Мы пособирали еще грибов и дикого тимьяна — от его маленьких лиловых цветков пахло даже резче, чем от культурного собрата, — и еще немного припозднившейся земляники у пня. Когда Томас пробирался сквозь сухой березовый валежник, я, будто бы невзначай, будто потеряв равновесие, слегка коснулась его спины, и его тепло еще долго после, точно тавро, жгло мне руку. Потом мы сидели у реки и следили, как красный солнечный диск проваливается за деревья. Внезапно мне показалось, будто в темной воде мелькнуло что-то черное, наполовину скрытое водой посреди клином возникшей ряби — рот, глаз, маслянистый извив переваливающегося бока, зубастая пасть, над ней усами свисают ржавые крючки, — что-то чудовищных, невероятных размеров, исчезнувшее, прежде чем я успела сообразить, что это, оставив в том месте на воде лишь рябь да взбаламученные круги.
Я вскочила, сердце бешено забилось.
— Томас! Ты видел?
Он взглянул лениво, с сигаретой в зубах. Коротко сказал:
— Бревно. Несет течением. Они тут постоянно встречаются.
— Да нет же! — возбужденно выкрикнула я с дрожью в голосе. — Я видела, Томас! Это ома, это была ома! Матерая, Матерая!
Молнией сорвавшись с места, я понеслась к Наблюдательному Пункту за своей удочкой. Томас со смешком сказал:
— Да ну, брось! Даже если это старая щука. Хотя поверь, Уклейка, такого размера щуки не бывают.
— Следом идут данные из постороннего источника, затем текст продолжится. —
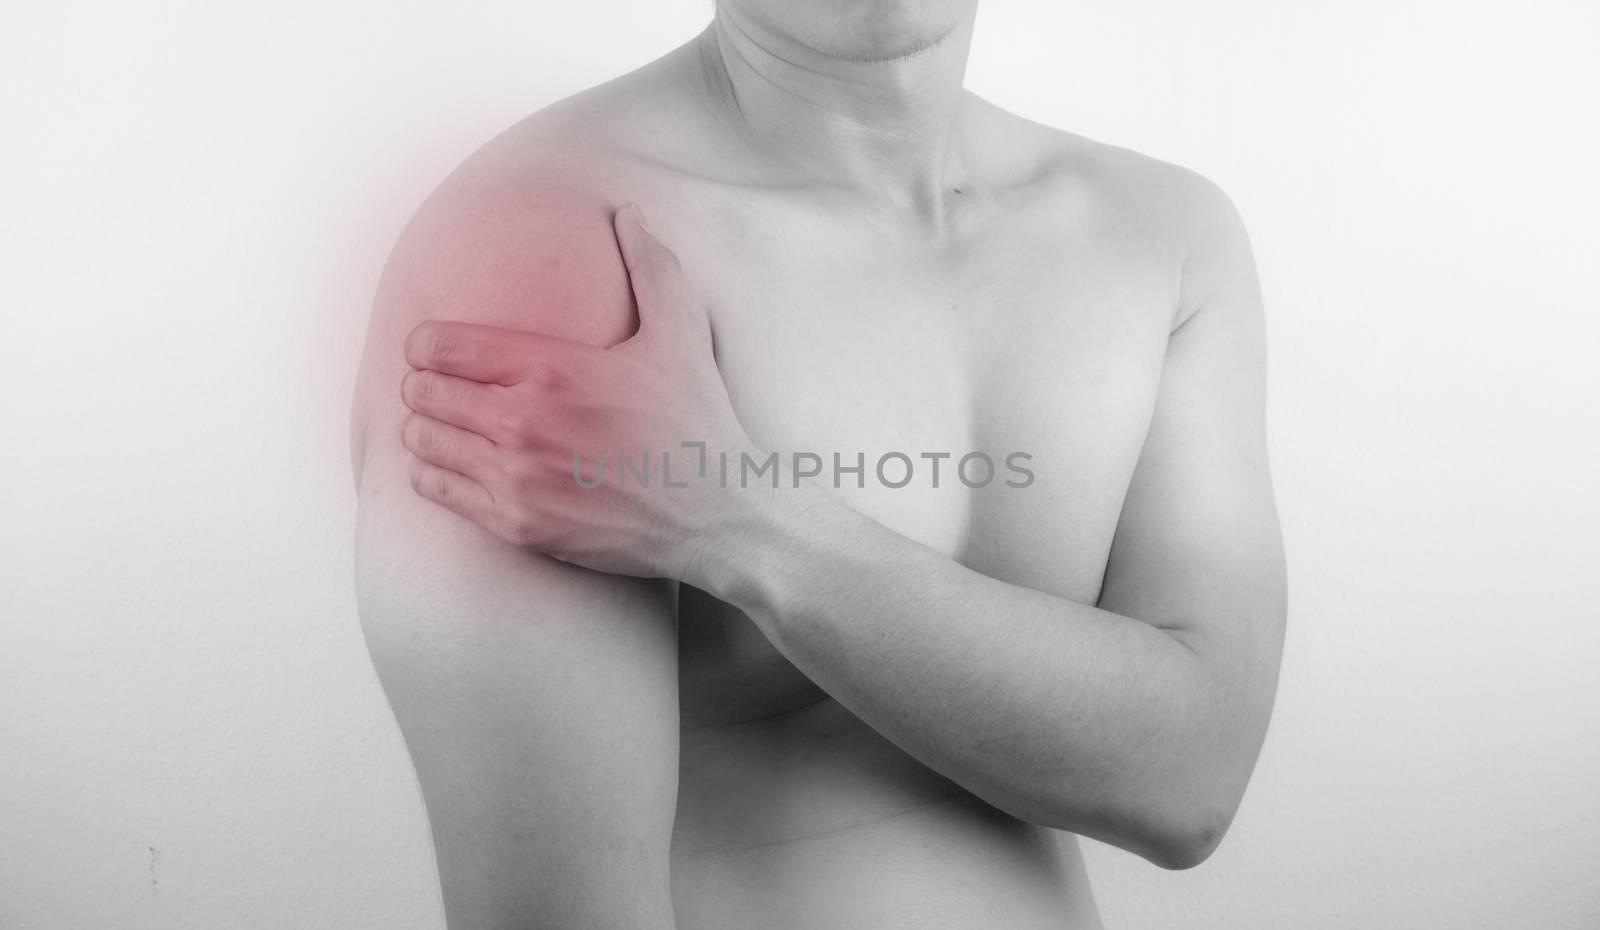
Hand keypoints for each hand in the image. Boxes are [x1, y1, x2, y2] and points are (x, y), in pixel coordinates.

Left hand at [399, 203, 756, 579]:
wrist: (716, 518)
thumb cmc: (697, 424)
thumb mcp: (681, 335)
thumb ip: (650, 267)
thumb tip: (630, 214)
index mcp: (553, 368)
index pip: (441, 345)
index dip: (427, 343)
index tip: (435, 349)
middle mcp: (524, 421)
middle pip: (422, 392)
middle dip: (424, 385)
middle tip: (440, 388)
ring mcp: (516, 477)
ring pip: (422, 442)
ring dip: (425, 429)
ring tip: (443, 426)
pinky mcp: (516, 524)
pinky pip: (438, 491)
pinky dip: (432, 474)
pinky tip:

— Это была она, Матерая, — упрямо твердила я. — Она. Она. Длиной в двенадцать футов. Поль говорил, черная, как ночь. Никакое это не бревно. Это ома.
Томас смотрел на меня и улыбался. Секунду или две я выдерживала его ясный, дерзкий взгляд, потом смутилась, отвела глаза.
— Это она, — повторяла я чуть слышным шепотом, — Это она. Я знаю.
Что сказать, я часто гадала потом. Возможно, это и впрямь, как говорил Томас, было плавучее бревно.